Homeowners
Quitclaim Deeds: Easy to Use, But Beware the Risks
February 26, 2025
If you’re thinking of transferring ownership of your property, you may have come across something called a quitclaim deed.
The deeds, which some people mistakenly call it a quickclaim deed, are a common option that can work in certain transactions.
Often, quitclaim deeds are used in private sales. Many folks use them if they’re passing their homes to family members. They are also common in marriages or divorces, as the name of a spouse can be added or removed from the title on the home. (The title denotes ownership of the property.)
The deeds are also a tool to clear up the rights of heirs to inherited property and settle other issues regarding the title when things change.
“A lot of people try to use it because you can go to any [office supply store] and get the form,” said Gaylene Rogers Lonergan, whose eponymous real estate law firm and title company covers the Dallas area. “It’s inexpensive, and you can do it yourself.”
How to use a quitclaim deed
Using a quitclaim deed is generally very simple.
In most states, you will need to fill in your name, the name of the party you are transferring the property to, and a description of the property in addition to any other information requested.
Then the form must be notarized and sent to the local county recorder. The recorder may require you to bring additional documentation.
Quitclaims don’t come with guarantees
If the quitclaim deed sounds too easy to be true, that’s because it comes with plenty of caveats that may make you want to think twice before using one.
“It’s useful in very limited circumstances, because it can create issues with the chain of title,” Lonergan said. “They don’t guarantee that the grantor owns the property. Instead, they convey the idea that ‘if I have any interest in the property, you can have it.’’’
That little word “if” can become a huge issue if there’s a lawsuit over who owns the property.
For example, say a parent (the grantor) passes the property to a new spouse through a quitclaim deed. The children could sue. The same could happen if the owner gives it to just one of their children. The rest of the kids could challenge the deed in court.
If there’s a problem with the title at the closing of a sale, the title company often will not accept a quitclaim deed as proof of ownership.
“It also depends on how long ago the quitclaim deed was filed,” Lonergan said. “I’ve had cases where the grantor has died, and we’ve had to get the dead relative’s children to sign off on it. That’s not always easy.”
Lonergan always advises clients to consult a lawyer before executing a quitclaim deed because “the recipient needs to realize what little they are getting.”
She added that a quitclaim deed, although inexpensive to execute, may end up being more costly than you expect.
“People shouldn’t be practicing law without a lawyer,” she said. “Down the road you can get in trouble and end of paying me more” to fix things.
Should you use a warranty deed instead of a quitclaim deed?
There is another safer alternative to a quitclaim deed: The warranty deed. Its two common forms, general and special, are widely accepted in real estate deals.
The safer bet is the general warranty deed. It covers the whole history of the property. That means someone from the past can’t suddenly appear and claim they have an ownership stake in the property.
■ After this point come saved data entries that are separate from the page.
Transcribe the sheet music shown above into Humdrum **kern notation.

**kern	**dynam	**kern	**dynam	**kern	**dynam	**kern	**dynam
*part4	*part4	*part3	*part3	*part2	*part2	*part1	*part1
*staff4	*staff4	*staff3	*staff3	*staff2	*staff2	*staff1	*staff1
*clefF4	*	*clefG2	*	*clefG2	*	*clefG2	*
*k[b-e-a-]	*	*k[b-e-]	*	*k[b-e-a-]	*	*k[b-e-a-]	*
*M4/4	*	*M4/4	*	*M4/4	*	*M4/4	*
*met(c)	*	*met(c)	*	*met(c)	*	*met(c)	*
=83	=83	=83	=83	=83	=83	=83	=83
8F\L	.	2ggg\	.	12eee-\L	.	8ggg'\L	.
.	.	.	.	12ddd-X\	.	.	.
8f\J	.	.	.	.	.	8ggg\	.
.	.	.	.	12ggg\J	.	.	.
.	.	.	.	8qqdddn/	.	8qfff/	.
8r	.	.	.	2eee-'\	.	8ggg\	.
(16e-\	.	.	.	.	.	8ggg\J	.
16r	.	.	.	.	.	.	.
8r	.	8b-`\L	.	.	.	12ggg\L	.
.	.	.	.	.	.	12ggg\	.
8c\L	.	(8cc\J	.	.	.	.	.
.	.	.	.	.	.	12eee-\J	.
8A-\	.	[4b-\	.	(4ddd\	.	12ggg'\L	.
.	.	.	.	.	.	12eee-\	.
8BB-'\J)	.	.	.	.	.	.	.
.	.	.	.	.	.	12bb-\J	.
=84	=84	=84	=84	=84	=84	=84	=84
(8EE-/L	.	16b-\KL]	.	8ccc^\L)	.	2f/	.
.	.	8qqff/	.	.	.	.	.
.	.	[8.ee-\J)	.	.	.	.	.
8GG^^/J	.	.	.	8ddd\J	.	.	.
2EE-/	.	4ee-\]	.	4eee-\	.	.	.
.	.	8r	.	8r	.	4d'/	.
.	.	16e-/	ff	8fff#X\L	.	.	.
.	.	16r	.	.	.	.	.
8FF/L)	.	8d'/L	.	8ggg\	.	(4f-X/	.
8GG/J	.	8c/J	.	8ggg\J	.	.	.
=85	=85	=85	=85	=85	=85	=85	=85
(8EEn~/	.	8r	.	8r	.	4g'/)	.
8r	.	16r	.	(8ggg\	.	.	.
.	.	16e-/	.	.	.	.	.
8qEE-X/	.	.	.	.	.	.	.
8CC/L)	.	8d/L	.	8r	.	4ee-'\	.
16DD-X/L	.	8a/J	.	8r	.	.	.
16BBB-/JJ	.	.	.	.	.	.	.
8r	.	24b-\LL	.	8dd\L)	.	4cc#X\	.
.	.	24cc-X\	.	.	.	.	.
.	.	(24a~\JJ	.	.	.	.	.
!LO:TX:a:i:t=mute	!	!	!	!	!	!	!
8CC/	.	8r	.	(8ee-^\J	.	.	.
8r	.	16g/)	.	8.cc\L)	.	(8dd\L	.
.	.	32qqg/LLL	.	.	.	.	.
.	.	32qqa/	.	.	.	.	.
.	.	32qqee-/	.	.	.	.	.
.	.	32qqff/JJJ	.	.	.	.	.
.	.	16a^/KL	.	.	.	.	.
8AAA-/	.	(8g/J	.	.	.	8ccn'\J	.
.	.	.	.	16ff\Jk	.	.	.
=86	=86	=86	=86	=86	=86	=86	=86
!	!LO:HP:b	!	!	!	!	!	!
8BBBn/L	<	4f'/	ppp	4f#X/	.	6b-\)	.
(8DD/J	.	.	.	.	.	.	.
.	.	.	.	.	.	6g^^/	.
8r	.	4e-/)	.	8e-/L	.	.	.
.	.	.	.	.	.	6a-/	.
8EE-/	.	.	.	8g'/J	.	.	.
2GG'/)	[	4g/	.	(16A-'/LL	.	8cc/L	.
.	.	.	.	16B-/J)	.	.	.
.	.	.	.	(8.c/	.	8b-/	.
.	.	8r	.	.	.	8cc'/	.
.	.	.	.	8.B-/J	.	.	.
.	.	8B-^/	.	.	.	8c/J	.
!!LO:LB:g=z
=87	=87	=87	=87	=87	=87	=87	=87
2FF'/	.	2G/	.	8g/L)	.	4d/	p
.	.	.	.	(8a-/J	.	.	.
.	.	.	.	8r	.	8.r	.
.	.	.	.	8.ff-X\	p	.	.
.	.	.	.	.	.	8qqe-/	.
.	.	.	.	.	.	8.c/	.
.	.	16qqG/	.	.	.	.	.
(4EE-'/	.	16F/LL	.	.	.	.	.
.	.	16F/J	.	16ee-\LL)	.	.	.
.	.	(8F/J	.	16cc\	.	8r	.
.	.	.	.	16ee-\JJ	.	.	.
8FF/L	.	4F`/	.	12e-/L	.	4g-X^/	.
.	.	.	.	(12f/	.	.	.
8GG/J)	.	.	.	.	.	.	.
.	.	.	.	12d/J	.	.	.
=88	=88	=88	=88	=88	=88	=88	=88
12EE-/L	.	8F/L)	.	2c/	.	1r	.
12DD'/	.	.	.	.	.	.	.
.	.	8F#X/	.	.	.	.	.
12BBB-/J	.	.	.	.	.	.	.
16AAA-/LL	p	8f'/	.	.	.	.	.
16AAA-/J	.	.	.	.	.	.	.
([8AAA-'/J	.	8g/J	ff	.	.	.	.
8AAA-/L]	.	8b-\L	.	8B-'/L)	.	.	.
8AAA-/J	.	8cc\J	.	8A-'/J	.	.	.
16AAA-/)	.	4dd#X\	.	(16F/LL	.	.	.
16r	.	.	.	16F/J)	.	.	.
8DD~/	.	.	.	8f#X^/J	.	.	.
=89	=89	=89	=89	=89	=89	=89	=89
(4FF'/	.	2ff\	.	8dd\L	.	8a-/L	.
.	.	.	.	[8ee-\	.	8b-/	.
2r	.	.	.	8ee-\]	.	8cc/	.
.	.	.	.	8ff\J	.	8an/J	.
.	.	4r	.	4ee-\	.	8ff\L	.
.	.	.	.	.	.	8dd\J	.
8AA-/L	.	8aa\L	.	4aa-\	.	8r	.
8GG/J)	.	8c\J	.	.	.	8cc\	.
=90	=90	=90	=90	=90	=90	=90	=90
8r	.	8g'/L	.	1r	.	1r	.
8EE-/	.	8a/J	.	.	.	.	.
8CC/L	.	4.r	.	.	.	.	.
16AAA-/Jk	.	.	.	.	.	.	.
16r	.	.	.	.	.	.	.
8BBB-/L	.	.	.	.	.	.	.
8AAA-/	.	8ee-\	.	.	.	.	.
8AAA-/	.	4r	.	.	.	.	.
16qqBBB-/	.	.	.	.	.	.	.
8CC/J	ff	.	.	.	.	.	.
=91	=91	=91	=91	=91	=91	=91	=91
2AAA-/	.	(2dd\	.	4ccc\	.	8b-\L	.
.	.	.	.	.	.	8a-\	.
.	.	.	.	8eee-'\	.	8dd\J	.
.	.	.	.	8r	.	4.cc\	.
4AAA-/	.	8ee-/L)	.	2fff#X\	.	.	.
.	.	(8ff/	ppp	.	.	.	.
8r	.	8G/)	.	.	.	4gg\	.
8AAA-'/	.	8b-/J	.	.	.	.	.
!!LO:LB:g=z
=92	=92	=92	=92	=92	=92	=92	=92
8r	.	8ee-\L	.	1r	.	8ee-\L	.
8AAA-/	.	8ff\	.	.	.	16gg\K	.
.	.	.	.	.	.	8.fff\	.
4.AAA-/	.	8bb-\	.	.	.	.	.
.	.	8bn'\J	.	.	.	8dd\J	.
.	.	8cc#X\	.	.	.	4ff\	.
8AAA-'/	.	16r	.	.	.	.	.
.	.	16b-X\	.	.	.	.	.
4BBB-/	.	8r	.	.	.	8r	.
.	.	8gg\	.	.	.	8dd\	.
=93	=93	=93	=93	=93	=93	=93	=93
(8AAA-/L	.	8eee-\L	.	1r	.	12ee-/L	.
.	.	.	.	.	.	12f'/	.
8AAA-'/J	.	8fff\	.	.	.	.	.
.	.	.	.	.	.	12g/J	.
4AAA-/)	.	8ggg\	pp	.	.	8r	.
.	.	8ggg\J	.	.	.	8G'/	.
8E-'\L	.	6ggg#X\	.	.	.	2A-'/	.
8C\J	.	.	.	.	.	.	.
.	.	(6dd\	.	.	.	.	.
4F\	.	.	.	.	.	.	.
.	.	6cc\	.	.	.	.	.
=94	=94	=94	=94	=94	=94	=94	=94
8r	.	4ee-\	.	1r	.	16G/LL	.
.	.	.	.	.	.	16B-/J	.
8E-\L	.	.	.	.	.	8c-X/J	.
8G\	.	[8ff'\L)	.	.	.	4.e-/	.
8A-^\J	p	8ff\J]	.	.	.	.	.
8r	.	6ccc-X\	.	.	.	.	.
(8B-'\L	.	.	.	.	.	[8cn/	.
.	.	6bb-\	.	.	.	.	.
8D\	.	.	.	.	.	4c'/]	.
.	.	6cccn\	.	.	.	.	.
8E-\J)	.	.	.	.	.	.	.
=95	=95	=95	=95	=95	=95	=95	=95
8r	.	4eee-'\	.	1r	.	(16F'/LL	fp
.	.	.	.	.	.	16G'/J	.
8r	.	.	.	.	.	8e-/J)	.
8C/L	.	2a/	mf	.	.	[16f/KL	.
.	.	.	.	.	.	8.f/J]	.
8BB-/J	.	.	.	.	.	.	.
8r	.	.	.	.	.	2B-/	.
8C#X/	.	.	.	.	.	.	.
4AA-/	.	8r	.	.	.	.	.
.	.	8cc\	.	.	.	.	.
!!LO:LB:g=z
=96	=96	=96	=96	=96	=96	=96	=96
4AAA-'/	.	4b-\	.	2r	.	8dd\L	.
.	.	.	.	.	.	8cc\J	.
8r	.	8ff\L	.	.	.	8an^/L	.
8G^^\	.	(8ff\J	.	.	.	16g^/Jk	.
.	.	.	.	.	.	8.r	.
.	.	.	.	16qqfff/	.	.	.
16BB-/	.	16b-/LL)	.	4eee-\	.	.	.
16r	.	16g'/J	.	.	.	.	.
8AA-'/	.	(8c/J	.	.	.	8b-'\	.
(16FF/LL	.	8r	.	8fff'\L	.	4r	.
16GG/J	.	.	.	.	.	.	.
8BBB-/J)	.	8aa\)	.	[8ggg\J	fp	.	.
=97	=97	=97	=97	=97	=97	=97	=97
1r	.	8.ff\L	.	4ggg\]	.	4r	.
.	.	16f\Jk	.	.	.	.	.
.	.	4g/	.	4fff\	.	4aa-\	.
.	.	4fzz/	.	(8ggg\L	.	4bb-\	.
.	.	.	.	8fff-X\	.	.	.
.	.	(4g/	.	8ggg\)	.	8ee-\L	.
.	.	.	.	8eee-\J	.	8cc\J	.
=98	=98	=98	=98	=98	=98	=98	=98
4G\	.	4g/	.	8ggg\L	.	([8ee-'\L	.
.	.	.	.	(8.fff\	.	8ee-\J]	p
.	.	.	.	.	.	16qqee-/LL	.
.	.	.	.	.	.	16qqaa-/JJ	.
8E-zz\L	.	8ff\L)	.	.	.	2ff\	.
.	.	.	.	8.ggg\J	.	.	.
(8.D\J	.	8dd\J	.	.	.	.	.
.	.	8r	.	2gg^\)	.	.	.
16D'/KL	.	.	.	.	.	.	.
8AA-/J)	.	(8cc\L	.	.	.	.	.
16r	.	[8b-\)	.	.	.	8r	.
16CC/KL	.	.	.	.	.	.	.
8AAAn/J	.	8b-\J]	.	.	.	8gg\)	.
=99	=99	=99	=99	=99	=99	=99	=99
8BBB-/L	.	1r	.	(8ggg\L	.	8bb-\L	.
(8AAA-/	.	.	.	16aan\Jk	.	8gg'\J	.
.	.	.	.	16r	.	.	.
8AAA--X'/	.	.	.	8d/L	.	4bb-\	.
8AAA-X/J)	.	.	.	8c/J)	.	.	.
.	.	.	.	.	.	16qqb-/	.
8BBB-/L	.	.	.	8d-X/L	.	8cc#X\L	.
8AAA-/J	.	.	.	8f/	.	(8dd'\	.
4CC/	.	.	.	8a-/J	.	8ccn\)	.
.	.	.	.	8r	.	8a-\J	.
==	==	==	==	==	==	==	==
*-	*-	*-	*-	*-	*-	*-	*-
“The general warranty deed is the gold standard,” Lonergan said. “It protects the person buying and the person selling.”
The special warranty deed, sometimes used by banks or developers or in commercial sales, limits the liability of the seller. It only covers the time in which the seller owned it.
The general and special warranty deeds are typically prepared by lawyers. So, they do cost more upfront than quitclaim deeds.
Whichever type of deed you choose, Lonergan said, it’s best to get help from an expert.
“Do consult a layer first because you can be creating more problems than you’re fixing,” she said.